Very cute, Sue.
With all due respect, Alice, the "why" does matter. And I don't believe it is a simple, one reason answer.
If researchers or doctors can figure out the reasons why someone with MG has a negative SFEMG, then maybe they can not only stop proclaiming it as a "perfect" test but can also come up with other ways to diagnose MG. Or ways to improve on how the SFEMG is done, like increasing the amplitude to counteract a "thick" layer of subcutaneous fat. Or testing muscles other than the standard EDC (forearm) or frontalis (forehead) muscles.
MG is dangerous and patients with this stupid disease need to know they have it, not be told they "possibly" or "probably" have it and then wait years to get proper treatment. Insurance companies don't authorize more treatments sometimes when you "might" have a disease. To remain undiagnosed due to a lack of information getting to doctors is one thing but this goes beyond that. The MG "experts" out there are still proclaiming this out-dated information about the test. So unless someone gives very exacting reasons why the SFEMG doesn't often come out positive, it's highly doubtful that line in the sand will be erased.

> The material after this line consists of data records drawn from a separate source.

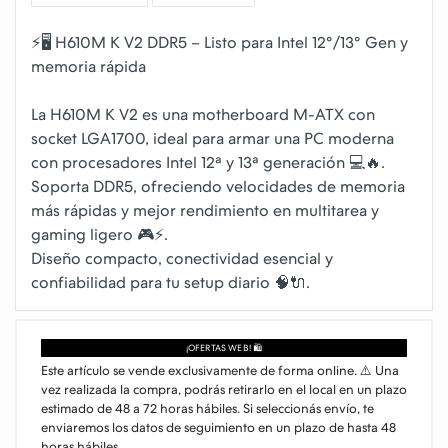
⚡🖥️ H610M K V2 DDR5 – Listo para Intel 12°/13° Gen y
memoria rápida
La H610M K V2 es una motherboard M-ATX con
socket LGA1700, ideal para armar una PC moderna
con procesadores Intel 12ª y 13ª generación 💻🔥.
Soporta DDR5, ofreciendo velocidades de memoria
más rápidas y mejor rendimiento en multitarea y
gaming ligero 🎮⚡.
Diseño compacto, conectividad esencial y
¡OFERTAS WEB! 🛍️
Este artículo se vende exclusivamente de forma online. ⚠️ Una
vez realizada la compra, podrás retirarlo en el local en un plazo
estimado de 48 a 72 horas hábiles. Si seleccionás envío, te
enviaremos los datos de seguimiento en un plazo de hasta 48
horas hábiles.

After that cosmic shift in thinking, then they can give doctors the "tools" to adapt their own thinking, depending upon each patient's individual circumstances. Of course, thinking that they'll act outside of protocols is fairly naive. They need a new, sensible protocol.
And the problem with quoting Chloe Atkin's book to any doctor is that it's written by a patient and unless an opinion is repeatedly published in JAMA, the likelihood of any doctor taking it seriously is nil. Peer pressure, as you know, is alive and well in the doctoring world. I'm afraid it's going to take a lot of people to gently push "experts" in a better direction. MG patients don't deserve to wait for this thinking to evolve.
Annie
I also think that the "average" jitters for certain age groups needs an overhaul (see attached file). There's no such thing as "average" anything, such as intelligence, physical strength, critical thinking, etc. How do they know that a jitter at age 10 isn't lower, especially if someone has had MG since birth. What if a jitter stops increasing once you get a NMJ disease?!
Erik Stalberg, the inventor of the SFEMG, isn't doing these problems any service either. Who would admit that their invention isn't what it's cracked up to be?